■ 提示文

MUSIC
虚実1:99
総武線猿紀行

第12回
「ライブハウスがやってきた! ヤアヤアヤア!」
(その1)

僕は歯科医のはしくれでもある、歯科医のロッカーだが、
そもそも歯科医になる事を考え出したのが、小学校5年生。
小学校3年まではかなり本格的な天文少年で、
反射式赤道儀まで買ったぐらいだった。
(11月18日の流星群、楽しみですねえ)

ところが、忘れもしない1968年、
つまり僕が小学校3年の年だ。
突然、総武線は市川あたりの空から星が消えた。
それまではコンスタントに五等星まで見えた空が、
急に二等星(せいぜい三等星)までしか見えなくなった。
(六等星までが肉眼で見ることが可能の明るさである。)
直接的にはかなり巨大なネオンが、
町中にその年いくつかできたためであった。
そして、空気の透明度がかなり急激に落ちたとも思う。

現在、茂原のような千葉の田舎の町に行って
「すごい広い、深い(距離感がある)空だああ!」
と思うのだが、
東京都内や市川だって、1967年ぐらいまでは、
コンスタントにあのくらい深い空だった。
その模様は、例えば、クレージーキャッツ映画の、
前期作品群で観察できる。
60年代の微妙な時期に撮られているので、
空の綺麗さがよくわかるのだ。
国会議事堂付近でもなんでも、
空が札幌で撮影したように美しい。
市川では'68年ごろに急に空から星が消えたわけだ。
広く言えば、60年代後半に東京23区
およびその付近から星が消えたのではないかと思う。

というわけで、僕は天文少年の道を
断念しなければならなかった。
金星や木星、土星といった明るい惑星は、
空が汚くなっても手軽に観察できるのであるが、
何百万光年離れたロマンが香る星雲、星団や、
素人にも発見の夢踊る“彗星”となるとそうもいかない。

■ 作業内容
- a) 提示文について、次の問いに答えよ。
(i) 筆者は小学校何年まで天文少年だったか。
(ii) 1968年に空から星が消えた直接の原因は何か。
(iii) 60年代の空の綺麗さを観察できる作品として挙げられているのは何か。
- b) 提示文で、空が汚くなっても手軽に観察できる明るい惑星として挙げられているものをすべて書き出せ。
データの行は参照しなくてよい。

■ データ行
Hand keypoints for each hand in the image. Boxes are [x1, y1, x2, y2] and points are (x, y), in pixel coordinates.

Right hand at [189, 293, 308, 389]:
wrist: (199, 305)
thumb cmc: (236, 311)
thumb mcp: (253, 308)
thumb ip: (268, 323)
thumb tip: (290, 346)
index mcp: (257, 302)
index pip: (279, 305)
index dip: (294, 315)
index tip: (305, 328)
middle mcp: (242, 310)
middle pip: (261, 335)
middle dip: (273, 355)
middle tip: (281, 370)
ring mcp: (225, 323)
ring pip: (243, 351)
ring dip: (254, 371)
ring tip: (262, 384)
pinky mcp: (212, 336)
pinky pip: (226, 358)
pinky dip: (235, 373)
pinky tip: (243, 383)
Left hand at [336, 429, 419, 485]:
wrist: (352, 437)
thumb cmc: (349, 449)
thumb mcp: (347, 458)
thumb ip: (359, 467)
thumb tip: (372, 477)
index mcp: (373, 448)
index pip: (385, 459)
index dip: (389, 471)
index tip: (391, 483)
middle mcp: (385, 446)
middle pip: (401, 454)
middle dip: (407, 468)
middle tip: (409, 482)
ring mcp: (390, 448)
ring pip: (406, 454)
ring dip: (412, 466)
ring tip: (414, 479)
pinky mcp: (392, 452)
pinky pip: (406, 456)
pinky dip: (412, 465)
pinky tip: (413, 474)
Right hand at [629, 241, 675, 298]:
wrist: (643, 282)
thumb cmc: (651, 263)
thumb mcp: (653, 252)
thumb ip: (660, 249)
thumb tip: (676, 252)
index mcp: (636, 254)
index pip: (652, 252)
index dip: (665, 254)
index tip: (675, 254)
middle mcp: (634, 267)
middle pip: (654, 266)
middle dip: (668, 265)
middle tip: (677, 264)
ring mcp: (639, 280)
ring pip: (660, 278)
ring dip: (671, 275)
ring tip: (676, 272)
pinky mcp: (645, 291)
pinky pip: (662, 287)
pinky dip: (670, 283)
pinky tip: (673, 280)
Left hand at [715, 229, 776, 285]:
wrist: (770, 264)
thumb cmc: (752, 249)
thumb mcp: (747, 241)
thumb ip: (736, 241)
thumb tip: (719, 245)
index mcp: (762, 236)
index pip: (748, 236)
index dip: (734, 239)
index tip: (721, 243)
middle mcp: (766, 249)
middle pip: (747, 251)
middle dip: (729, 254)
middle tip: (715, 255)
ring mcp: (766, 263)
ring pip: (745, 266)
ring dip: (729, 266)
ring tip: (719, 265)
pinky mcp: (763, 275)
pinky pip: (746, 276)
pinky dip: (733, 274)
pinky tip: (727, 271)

■ 解答
- a)
(i) 小学校3年まで
(ii) かなり巨大なネオンが、その年町中にいくつかできたため
(iii) クレージーキャッツ映画の前期作品群

- b) 金星、木星、土星